Luke Combs; Cover art courtesy of Sacks & Co.
Luke Combs; Cover art courtesy of Sacks & Co.

The burgeoning superstar truly shines when he goes into this type of pensive state, with “Even Though I’m Leaving” serving as the ace among the album. The heartfelt ballad possesses the power to elicit tears as we venture through the journey of a father and son’s relationship, from the boy’s childhood days afraid of imaginary monsters to becoming a soldier who still yearns for his father’s connection though they’re seas apart. The singer taps into the floodgates on the final verse, as the father promises on his deathbed that he’ll always be by his son’s side. What’s particularly intriguing is the way Combs doesn’t deliver the emotion of the song through his voice, but rather allows the message to resonate through the lyrics.

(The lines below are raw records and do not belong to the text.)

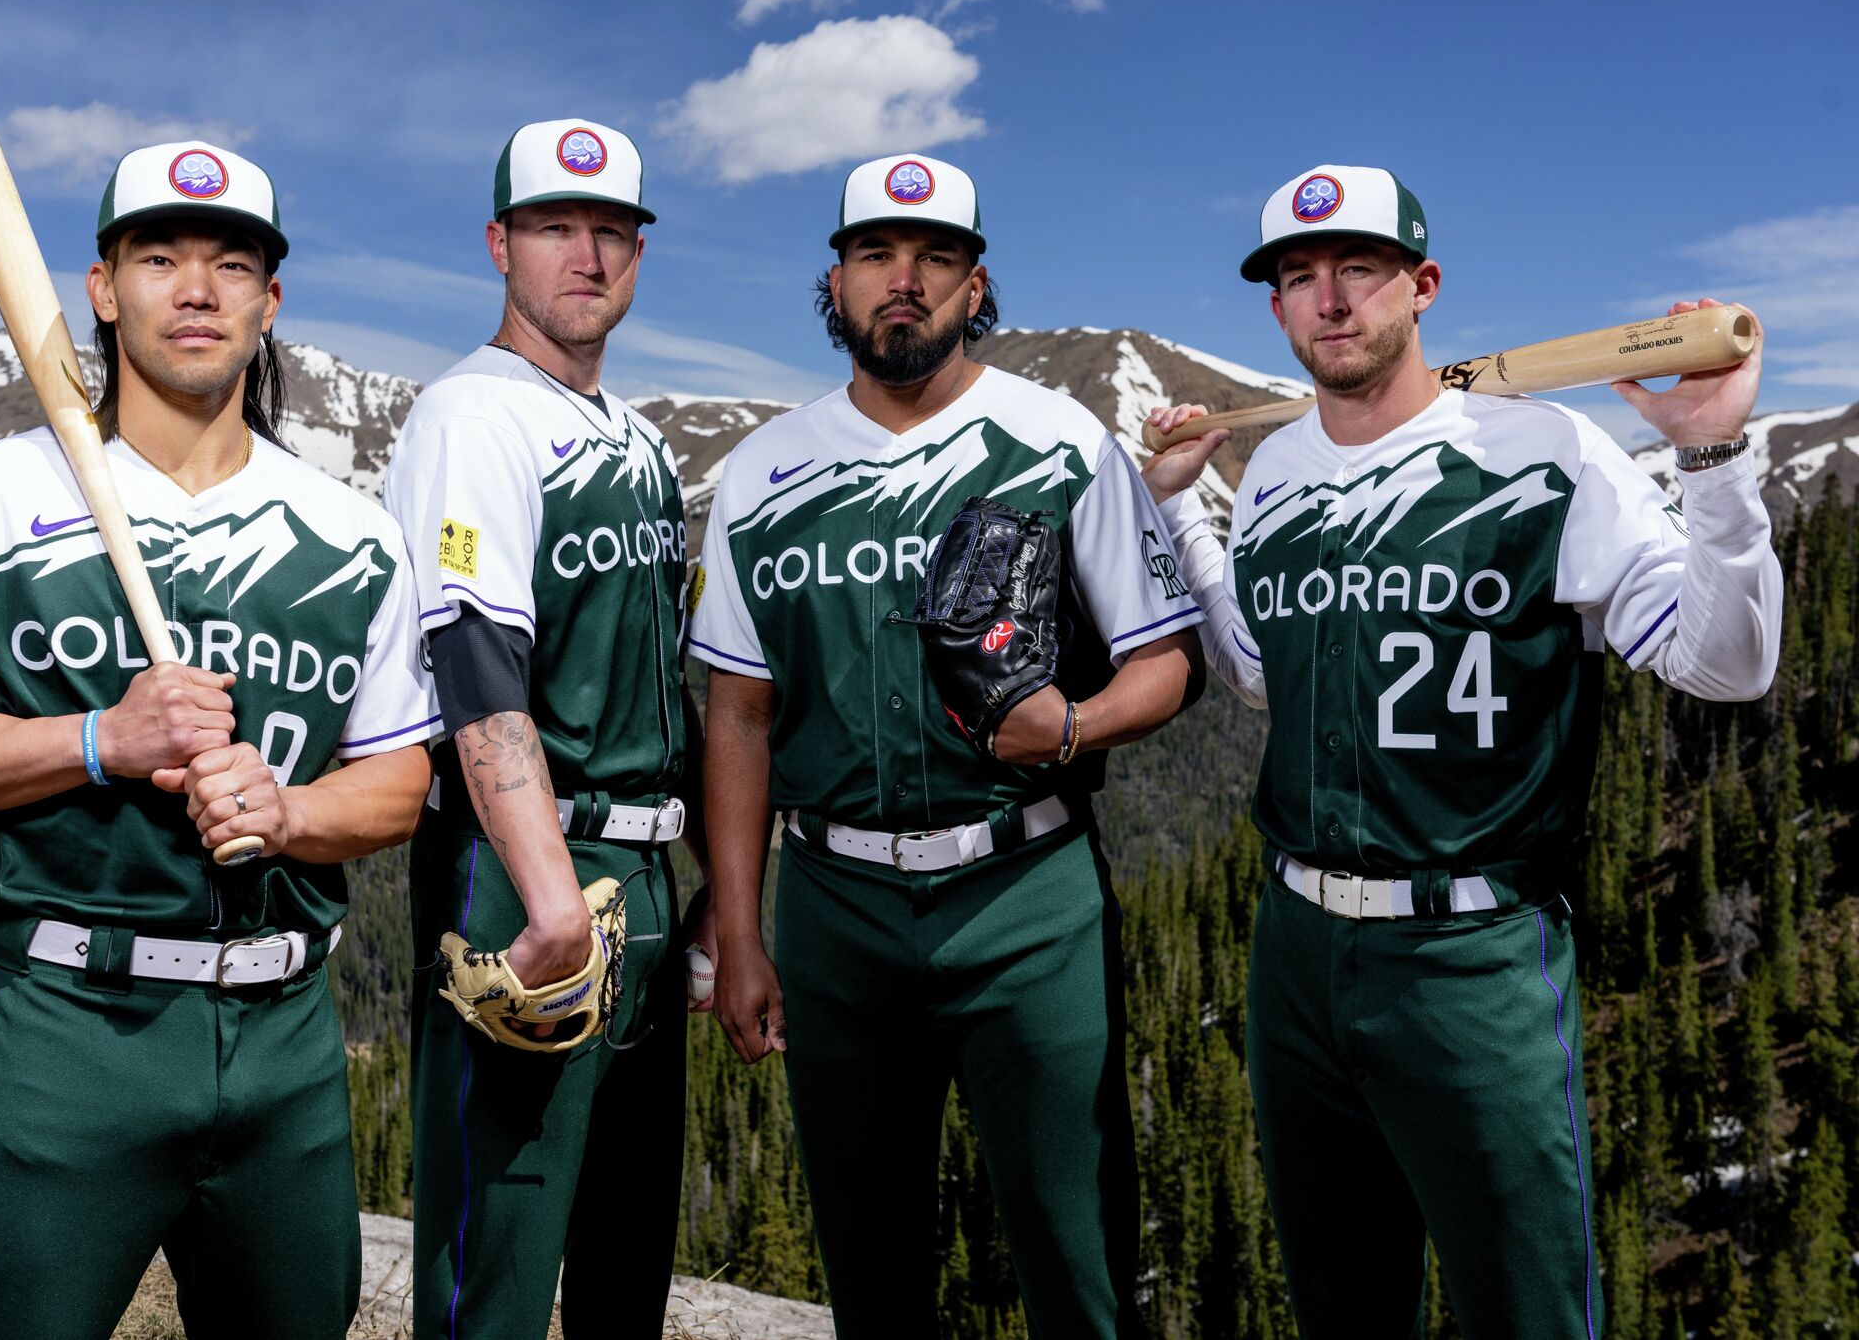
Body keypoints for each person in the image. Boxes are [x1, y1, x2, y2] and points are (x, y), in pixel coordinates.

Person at [1141, 163, 1781, 1339]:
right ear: (1276, 310)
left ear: (1420, 286)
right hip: (1292, 947)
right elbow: (1255, 672)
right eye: (1297, 277)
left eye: (1358, 270)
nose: (1328, 299)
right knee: (1340, 1301)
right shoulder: (1276, 469)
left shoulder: (1545, 450)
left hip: (1470, 950)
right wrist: (1184, 508)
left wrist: (1712, 459)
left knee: (1522, 1305)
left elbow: (1725, 662)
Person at [0, 139, 439, 1339]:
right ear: (103, 291)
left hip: (285, 1048)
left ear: (270, 301)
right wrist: (99, 738)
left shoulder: (353, 531)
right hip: (66, 1032)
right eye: (158, 257)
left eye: (230, 263)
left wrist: (292, 813)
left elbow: (404, 778)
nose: (195, 289)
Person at [693, 151, 1206, 1338]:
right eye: (875, 254)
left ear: (977, 287)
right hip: (832, 906)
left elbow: (1165, 662)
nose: (903, 281)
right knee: (867, 1265)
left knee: (1075, 1248)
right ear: (836, 281)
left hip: (1024, 893)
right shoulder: (763, 471)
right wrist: (738, 925)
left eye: (934, 258)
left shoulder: (1058, 438)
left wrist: (1072, 723)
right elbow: (738, 711)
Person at [381, 117, 709, 1340]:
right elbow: (473, 666)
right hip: (527, 865)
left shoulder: (633, 436)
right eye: (553, 227)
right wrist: (551, 898)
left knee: (626, 1249)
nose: (586, 252)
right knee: (499, 1262)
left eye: (611, 231)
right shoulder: (474, 414)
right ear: (498, 245)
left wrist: (706, 886)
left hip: (643, 865)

In between upbeat country swing numbers like “1, 2 Many” – Combs’ voice uniting with Brooks & Dunn’s to make one of the finest choirs country music could assemble – along with “Lovin’ On You” and the amusing “Angels Workin’ Overtime,” he begins to self-analyze deep in the album, beginning with “Dear Today.” Opening the track with the demo version featuring just his guitar and rugged vocals, Combs creates a completely stripped down experience as he writes a letter to himself through song, encouraging self-improvement and taking time for the ones he loves. “Stop taking me for granted, like I’ll always be around, cause even as you read this boy that clock is ticking down,” he sings, delivering an important dose of truth not only to himself, but the listener. And even when the second verse kicks in with the studio production, he still takes a simplistic approach with only a few background vocalists to help him capture the humility of the song. But Combs proves he knows himself wholly on the title track, each line packed with observations such as feeling like a puzzle with missing pieces and though he’s a constant work in progress, his convictions are set in stone.

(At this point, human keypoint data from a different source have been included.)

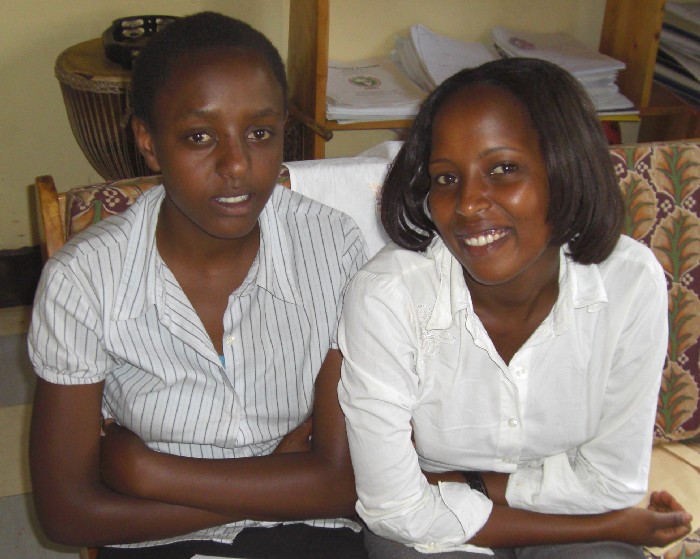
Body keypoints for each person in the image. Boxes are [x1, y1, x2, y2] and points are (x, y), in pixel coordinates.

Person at [28, 12, 368, 559]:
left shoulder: (333, 246)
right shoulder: (83, 280)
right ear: (149, 142)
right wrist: (276, 478)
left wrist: (149, 472)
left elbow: (349, 483)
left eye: (260, 133)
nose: (236, 164)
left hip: (304, 528)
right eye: (199, 137)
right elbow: (67, 514)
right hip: (152, 534)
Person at [337, 57, 693, 559]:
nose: (468, 204)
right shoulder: (388, 296)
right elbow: (397, 510)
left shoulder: (629, 282)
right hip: (431, 535)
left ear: (565, 170)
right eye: (445, 178)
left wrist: (465, 482)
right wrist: (616, 525)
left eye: (503, 169)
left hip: (469, 500)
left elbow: (611, 482)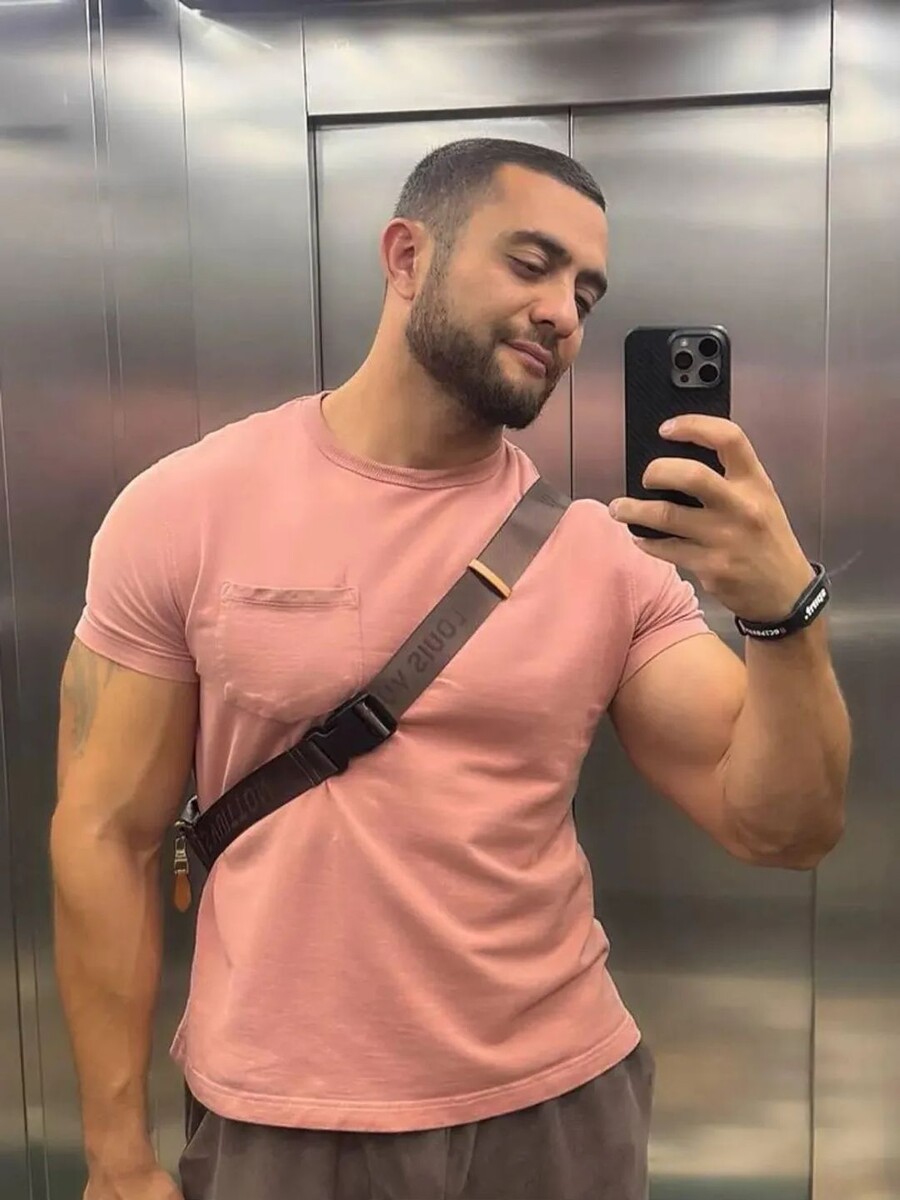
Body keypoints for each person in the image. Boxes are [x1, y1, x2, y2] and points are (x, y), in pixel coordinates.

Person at [51, 138, 850, 1200]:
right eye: (531, 264)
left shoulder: (603, 557)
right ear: (406, 256)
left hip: (558, 1109)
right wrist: (115, 1154)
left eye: (586, 293)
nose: (562, 313)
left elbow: (783, 829)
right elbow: (105, 832)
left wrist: (785, 615)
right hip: (286, 1115)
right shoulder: (188, 507)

Combs ends the album on a poignant note with “Better Together,” balancing his detail-oriented songwriting with the romanticism expressed in “Beautiful Crazy.” With only a piano and his voice, the song positions itself at the opposite end of the spectrum than its opening number counterpart, the sweet love song serving as an ode to his fiancée Nicole Hocking, comparing their bond to the components of life that naturally gravitate to one another. “What’s the point of this old guitar, if it ain’t got no strings, or pouring your heart into a song, that you ain’t gonna sing, it’s a match made up in heaven, like good old boys and beer, and me as long as you’re right here,” he sings with ease.

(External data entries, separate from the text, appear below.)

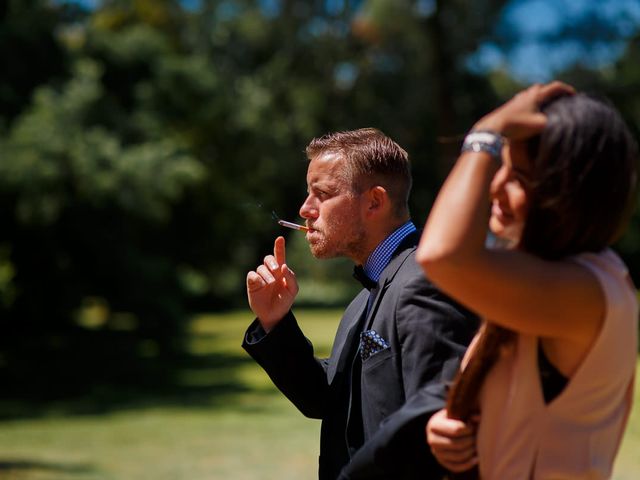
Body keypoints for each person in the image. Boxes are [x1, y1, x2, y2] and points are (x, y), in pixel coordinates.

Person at [417, 82, 638, 479]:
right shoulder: (537, 277)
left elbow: (441, 255)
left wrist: (486, 130)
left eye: (518, 176)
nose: (496, 186)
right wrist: (456, 428)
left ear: (568, 191)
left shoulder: (589, 291)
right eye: (498, 165)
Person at [243, 128, 479, 479]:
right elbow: (327, 399)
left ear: (374, 201)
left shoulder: (424, 282)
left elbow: (430, 421)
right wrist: (275, 324)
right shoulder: (364, 298)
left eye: (321, 194)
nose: (305, 209)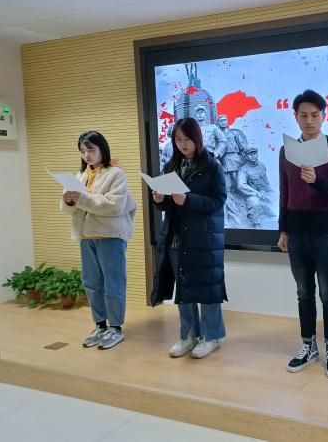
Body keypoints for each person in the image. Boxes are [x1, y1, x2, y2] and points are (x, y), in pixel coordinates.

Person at [277, 89, 328, 379]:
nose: (309, 121)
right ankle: (308, 345)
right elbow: (284, 193)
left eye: (314, 115)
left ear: (324, 116)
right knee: (303, 293)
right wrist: (283, 230)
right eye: (303, 116)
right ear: (296, 117)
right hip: (296, 232)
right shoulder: (287, 151)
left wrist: (316, 180)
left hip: (326, 232)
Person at [150, 117, 228, 359]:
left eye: (186, 139)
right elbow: (170, 206)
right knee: (184, 289)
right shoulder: (171, 166)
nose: (182, 144)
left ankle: (212, 336)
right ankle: (188, 335)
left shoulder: (212, 166)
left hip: (203, 239)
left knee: (207, 289)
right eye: (177, 139)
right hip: (176, 237)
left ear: (197, 139)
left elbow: (219, 201)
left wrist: (189, 199)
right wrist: (160, 201)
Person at [60, 131, 136, 350]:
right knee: (91, 283)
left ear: (102, 148)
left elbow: (114, 206)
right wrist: (69, 200)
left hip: (110, 236)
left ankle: (116, 328)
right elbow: (69, 209)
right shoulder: (80, 175)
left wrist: (81, 198)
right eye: (83, 151)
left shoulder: (116, 174)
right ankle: (100, 325)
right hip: (86, 235)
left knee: (113, 283)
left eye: (91, 150)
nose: (87, 155)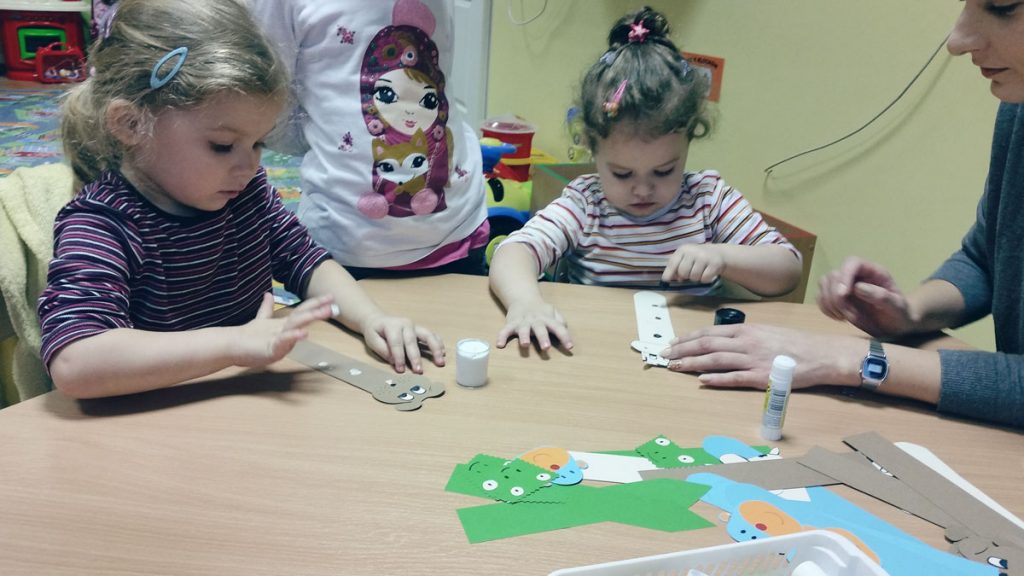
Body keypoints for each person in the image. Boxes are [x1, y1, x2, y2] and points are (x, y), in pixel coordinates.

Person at [38, 0, 445, 400]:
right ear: (131, 124)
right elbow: (75, 362)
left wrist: (372, 318)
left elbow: (306, 262)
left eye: (258, 143)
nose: (249, 165)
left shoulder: (246, 194)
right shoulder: (101, 224)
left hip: (240, 400)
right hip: (152, 422)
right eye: (223, 145)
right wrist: (234, 344)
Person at [661, 0, 1024, 430]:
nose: (957, 40)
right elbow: (985, 257)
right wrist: (912, 312)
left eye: (1002, 7)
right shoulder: (1016, 107)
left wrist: (848, 358)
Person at [487, 7, 802, 352]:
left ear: (688, 140)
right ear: (592, 147)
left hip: (689, 356)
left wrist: (724, 257)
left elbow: (787, 268)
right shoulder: (586, 203)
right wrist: (525, 302)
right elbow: (513, 251)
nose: (642, 189)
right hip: (597, 351)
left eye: (664, 171)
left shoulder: (708, 198)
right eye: (622, 174)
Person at [249, 0, 490, 280]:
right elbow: (266, 103)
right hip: (344, 243)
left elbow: (438, 83)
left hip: (458, 228)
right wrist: (327, 142)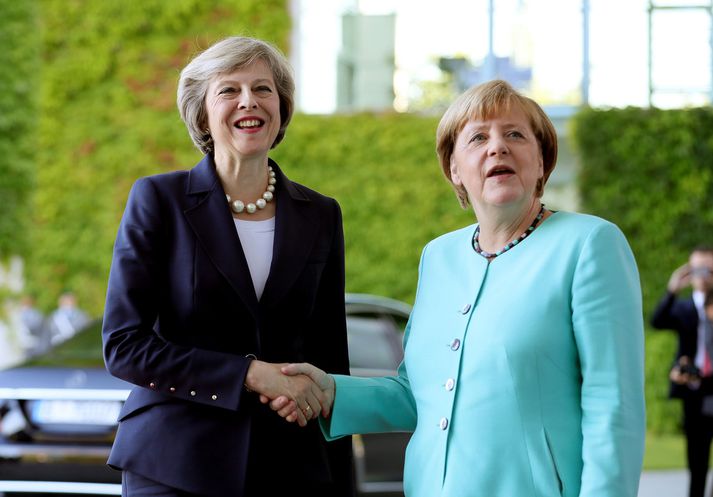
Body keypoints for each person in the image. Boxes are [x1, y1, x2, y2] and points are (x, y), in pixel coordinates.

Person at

What You See is What You Get is a continuation of the mass success Combs accumulated through This One’s For You. Fans will undoubtedly throw their support behind the singer and the new project as passionately as they did with his debut, as he continues to be one of modern country music’s best vocalists with a songwriting prowess and ear to middle America to match. One can feel more of Combs’ heart in this new body of work – an important element that makes him such a compelling force of nature in country music.